> **ACTION ITEM**
Entries follow. Return each line that contains the word "absolute".

> **RECORDS FOR THE EXERCISE**
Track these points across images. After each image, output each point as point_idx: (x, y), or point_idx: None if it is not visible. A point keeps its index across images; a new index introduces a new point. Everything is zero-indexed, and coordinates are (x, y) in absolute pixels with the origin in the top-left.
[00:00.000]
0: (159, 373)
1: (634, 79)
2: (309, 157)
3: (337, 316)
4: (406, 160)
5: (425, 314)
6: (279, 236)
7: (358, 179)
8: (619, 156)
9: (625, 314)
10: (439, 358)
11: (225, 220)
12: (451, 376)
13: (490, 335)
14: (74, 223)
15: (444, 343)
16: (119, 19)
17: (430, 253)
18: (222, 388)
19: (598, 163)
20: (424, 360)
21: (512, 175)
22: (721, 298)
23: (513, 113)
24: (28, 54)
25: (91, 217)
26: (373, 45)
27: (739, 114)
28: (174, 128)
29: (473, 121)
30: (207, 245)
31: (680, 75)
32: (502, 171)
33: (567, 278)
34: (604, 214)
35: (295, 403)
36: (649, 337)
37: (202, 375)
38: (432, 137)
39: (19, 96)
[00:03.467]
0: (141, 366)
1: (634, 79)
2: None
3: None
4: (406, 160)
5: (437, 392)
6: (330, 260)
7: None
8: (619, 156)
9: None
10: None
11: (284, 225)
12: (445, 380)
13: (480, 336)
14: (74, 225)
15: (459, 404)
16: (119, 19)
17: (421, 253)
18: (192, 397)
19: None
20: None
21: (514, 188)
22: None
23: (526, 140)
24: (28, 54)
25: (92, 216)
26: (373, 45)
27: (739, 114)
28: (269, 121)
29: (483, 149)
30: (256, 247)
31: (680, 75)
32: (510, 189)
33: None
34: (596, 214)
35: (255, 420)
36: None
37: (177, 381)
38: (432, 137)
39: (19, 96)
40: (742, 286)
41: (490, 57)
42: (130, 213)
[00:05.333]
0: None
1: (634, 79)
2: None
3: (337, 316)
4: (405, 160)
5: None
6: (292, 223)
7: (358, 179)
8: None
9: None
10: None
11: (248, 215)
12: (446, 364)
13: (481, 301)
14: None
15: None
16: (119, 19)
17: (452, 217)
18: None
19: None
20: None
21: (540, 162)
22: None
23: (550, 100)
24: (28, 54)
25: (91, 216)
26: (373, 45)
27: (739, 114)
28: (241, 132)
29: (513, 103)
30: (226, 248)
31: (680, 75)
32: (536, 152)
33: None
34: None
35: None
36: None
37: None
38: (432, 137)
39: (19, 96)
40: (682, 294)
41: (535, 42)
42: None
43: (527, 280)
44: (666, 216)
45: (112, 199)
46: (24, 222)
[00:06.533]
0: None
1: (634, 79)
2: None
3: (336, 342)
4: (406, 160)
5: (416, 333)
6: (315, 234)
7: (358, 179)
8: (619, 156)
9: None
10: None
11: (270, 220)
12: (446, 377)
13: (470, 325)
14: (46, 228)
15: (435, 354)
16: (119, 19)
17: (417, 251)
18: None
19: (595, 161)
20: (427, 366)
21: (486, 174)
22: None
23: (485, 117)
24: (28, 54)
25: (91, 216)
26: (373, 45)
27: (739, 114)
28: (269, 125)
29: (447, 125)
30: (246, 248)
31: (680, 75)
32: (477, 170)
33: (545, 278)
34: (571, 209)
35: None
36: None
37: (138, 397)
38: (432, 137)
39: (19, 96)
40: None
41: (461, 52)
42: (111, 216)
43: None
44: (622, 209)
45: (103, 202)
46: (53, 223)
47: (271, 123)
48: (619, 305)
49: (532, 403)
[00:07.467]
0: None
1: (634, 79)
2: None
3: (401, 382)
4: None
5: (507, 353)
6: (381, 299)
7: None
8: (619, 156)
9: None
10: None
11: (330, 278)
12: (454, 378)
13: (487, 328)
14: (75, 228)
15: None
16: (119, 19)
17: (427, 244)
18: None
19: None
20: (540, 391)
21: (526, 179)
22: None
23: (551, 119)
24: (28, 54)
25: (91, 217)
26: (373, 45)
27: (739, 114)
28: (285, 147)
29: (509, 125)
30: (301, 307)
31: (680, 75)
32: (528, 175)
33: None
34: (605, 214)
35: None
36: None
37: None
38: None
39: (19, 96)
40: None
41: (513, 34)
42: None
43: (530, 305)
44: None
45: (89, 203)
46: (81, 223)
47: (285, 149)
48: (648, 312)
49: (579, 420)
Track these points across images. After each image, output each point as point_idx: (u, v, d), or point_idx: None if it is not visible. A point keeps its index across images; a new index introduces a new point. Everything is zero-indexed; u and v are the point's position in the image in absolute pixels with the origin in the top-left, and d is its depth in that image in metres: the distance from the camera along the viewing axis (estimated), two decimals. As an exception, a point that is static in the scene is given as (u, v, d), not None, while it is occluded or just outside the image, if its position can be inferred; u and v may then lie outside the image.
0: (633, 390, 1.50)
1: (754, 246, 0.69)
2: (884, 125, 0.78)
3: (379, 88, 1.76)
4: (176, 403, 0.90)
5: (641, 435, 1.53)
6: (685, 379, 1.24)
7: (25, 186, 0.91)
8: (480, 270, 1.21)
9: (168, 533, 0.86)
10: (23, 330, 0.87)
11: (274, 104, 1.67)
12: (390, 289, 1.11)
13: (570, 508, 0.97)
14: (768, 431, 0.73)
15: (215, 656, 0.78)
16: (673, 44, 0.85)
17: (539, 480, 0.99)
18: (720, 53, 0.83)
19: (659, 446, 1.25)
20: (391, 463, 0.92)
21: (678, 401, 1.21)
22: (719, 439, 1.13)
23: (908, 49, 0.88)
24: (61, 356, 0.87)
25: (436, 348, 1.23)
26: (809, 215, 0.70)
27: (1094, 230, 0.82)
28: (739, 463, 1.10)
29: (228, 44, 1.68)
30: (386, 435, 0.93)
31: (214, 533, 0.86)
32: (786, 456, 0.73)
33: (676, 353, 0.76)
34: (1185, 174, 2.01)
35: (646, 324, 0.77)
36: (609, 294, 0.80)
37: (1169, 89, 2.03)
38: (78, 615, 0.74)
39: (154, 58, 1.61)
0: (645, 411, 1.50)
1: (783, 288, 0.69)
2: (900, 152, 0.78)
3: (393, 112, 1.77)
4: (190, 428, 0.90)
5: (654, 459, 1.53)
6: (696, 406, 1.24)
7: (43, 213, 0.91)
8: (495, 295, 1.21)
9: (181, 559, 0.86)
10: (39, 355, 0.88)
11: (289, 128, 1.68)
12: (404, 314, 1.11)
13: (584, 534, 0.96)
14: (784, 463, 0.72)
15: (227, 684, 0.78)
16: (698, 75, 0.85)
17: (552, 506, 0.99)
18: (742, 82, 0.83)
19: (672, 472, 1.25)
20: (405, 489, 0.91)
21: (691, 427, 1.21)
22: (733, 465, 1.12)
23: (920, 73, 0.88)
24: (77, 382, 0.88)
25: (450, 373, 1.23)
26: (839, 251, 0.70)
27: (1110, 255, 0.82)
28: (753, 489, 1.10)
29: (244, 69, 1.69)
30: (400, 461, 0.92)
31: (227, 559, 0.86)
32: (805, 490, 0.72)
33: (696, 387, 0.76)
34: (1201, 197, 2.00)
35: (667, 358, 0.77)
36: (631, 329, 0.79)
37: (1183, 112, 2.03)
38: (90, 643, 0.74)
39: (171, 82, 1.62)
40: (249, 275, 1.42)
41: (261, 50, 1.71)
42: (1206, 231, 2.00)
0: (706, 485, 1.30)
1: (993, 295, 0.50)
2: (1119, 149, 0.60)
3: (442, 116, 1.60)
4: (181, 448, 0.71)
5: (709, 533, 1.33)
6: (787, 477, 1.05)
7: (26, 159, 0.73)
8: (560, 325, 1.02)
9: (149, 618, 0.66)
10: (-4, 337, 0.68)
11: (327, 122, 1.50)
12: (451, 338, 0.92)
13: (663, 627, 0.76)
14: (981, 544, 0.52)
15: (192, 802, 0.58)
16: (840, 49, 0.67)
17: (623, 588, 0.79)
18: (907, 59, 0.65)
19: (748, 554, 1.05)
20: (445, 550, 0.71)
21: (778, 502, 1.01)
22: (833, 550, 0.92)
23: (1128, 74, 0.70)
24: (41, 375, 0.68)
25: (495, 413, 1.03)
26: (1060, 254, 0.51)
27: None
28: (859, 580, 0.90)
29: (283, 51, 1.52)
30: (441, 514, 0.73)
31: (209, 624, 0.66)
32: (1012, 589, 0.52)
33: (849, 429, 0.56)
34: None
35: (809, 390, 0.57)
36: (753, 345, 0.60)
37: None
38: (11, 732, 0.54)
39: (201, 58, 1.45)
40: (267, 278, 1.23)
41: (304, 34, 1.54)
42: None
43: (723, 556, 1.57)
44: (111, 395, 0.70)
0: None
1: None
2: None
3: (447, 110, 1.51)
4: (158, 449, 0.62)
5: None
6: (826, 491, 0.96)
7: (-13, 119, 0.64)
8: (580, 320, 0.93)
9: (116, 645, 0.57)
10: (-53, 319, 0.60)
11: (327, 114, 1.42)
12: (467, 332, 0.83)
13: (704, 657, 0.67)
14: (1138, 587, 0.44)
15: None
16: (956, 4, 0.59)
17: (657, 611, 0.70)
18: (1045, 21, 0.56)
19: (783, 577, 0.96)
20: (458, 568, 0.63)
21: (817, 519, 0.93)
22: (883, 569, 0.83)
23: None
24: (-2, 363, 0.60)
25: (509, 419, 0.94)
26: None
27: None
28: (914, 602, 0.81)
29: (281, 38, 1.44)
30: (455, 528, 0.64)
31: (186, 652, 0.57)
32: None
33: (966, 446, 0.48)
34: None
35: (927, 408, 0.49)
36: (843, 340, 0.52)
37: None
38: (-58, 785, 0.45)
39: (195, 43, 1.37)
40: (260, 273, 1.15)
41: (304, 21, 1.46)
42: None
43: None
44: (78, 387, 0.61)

> **WRITTEN RESPONSE**
Track these points across images. After each image, output each point as point_idx: (x, y), or point_idx: None if it is not visible. A point keeps its index across images; a new index introduces a new point. Everything is zero-indexed, and coordinates are (x, y) in absolute pixels with the origin in the top-left.
Track these points across images. After each image, output each point as point_idx: (u, v, d), or point_idx: None if it is not visible. A point keeps its index across images; a new index introduces a new point. Everything is zero-indexed; u and v are the point's position in the image in absolute pixels with the origin in the top-left, and d is its depth in that image in metres: the distance from the camera along the viewing axis (estimated), two decimals. As an exception, a point that is static in the scene is given as (u, v, d), not None, while it is occluded or just outside the image, if its position can be inferred; u and v may then lie outside the image.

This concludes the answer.